HoopsHype: The greatest NBA free agent of all time, LeBron James, is quietly making overtures to the Los Angeles Lakers.

He wants to play for them. And James is not all that concerned whether Kobe Bryant is part of the equation. Bryant, of course, has yet to sign a contract extension with L.A. and could wind up a free-agent himself, albeit one with high mileage.

But the overtures have been made. LeBron wants to wear the purple and gold. Mainly, he wants to wear a championship ring, which means he wants to play for Lakers coach Phil Jackson.

“LeBron wants to win. He’s a smart guy,” explainsone of my best inside sources, a close Jackson associate. “And Phil loves LeBron, absolutely LOVES him.”

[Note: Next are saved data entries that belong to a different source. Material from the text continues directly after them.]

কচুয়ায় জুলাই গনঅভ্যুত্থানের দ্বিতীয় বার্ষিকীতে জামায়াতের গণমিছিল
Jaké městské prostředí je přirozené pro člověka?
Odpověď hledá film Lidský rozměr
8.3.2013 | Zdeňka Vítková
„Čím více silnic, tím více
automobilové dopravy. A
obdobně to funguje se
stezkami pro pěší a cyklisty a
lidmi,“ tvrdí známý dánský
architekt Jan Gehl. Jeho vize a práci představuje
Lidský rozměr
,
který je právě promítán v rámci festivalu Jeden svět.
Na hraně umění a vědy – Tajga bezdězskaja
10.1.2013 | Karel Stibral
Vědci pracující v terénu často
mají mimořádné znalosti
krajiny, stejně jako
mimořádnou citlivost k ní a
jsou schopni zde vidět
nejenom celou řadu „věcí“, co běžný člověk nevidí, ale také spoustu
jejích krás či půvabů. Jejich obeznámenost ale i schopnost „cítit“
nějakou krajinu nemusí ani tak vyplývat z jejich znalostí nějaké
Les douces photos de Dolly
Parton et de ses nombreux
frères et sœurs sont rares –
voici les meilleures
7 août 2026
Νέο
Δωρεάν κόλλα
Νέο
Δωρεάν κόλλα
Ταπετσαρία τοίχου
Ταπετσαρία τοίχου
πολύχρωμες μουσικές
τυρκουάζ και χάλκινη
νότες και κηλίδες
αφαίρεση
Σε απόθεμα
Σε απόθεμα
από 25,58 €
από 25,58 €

There are many, many complicating factors to such a scenario, not the least of which is the fact that it’s way far from certain that Jackson will even be the coach of the Lakers next year.

“The Lakers have not made Phil an offer,” the Jackson source points out. However, rest assured of this, Jackson’s close associate maintained. “Phil will coach somewhere next year.”

Jackson wouldn’t dare take off next year if he’s not coaching the Lakers because he believes the following year will bring a lock-out, the source says. Jackson craves the chance to win another title before the NBA owners lock out the players in 2011-2012 to force a new contract.

“The whole league is under review,” the source points out. “Franchise values are falling, so the owners feel they must force a new labor agreement.”